Lung Cancer Screening

Annual screening is important for lung cancer because symptoms don’t usually appear until the cancer is advanced. Screening with Low-Dose Computerized Tomography (LDCT) offers the best opportunity for early detection and treatment of this disease.

Who should get screened for lung cancer?

Annual LDCT screening is recommended if you are aged 50 to 77, are not experiencing any signs or symptoms of lung cancer AND fall into one of these groups:

  • Are a current smoker or former smoker who has quit in the last 15 years
  • Have a 20-pack-year smoking history (For example, one pack a day for 20 years or two packs a day for 10 years)

For patients who meet the above criteria, LDCT screening is covered by most insurance plans including Medicare.

Note: Lung screenings are not offered to patients who have pacemakers, require home oxygen, have metal rods in their spine, or have had a CT scan in the past year.

How do I schedule a lung screening exam?

Before scheduling, a counseling and shared decision-making discussion must occur with a physician or qualified non-physician practitioner. In addition, patients must have a written order from their physician before scheduling the lung screening exam.

Call to schedule a screening

If you do not have a physician, Find a Physician now.

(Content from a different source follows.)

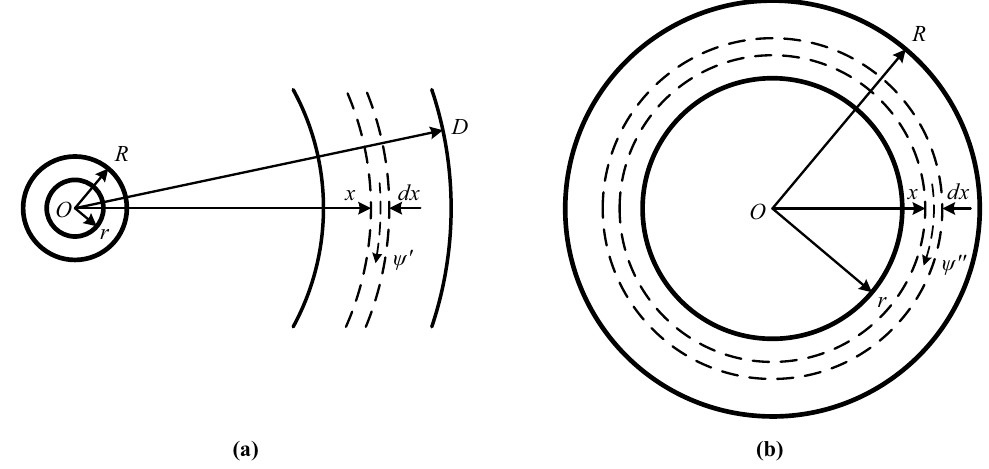
Figure 1. The distribution of magnetic fields of a tubular conductor: (a) external; (b)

Lung Cancer Screening: What to expect

Covenant Cancer Care Center uses Low-Dose Computerized Tomography (LDCT) to scan for lung cancer. This is an imaging procedure that uses specialized X-ray equipment to take pictures of your lungs. The procedure will expose you to low levels of radiation, enough to detect cancer but significantly less than a conventional chest CT scan.

The test is quick and painless and is performed without using X-ray dye or contrast (so no IV is necessary). Before the test, you will be asked to remove all metal (jewelry, clothes with zippers, etc.).

You will lie on your back on a table, which will move through a CT scanner shaped like a donut. The technologist will ask you to briefly hold your breath as the scans are taken (just for a few seconds).

Getting your results

If the scan shows no areas of concern, you’re done until next year’s screening. If the scan finds a nodule, mass, or other chest abnormality, your doctor may order a short-term follow-up CT scan, additional testing, or a biopsy. In some cases, follow-up care may include all three options.

Covenant HealthCare: A Designated Lung Cancer Screening Center.

The computerized tomography program at Covenant HealthCare is accredited by the American College of Radiology. We are also a Designated Lung Cancer Screening Center. This elite distinction recognizes facilities that have committed to practicing safe, effective, low-dose CT imaging for individuals at high risk for lung cancer.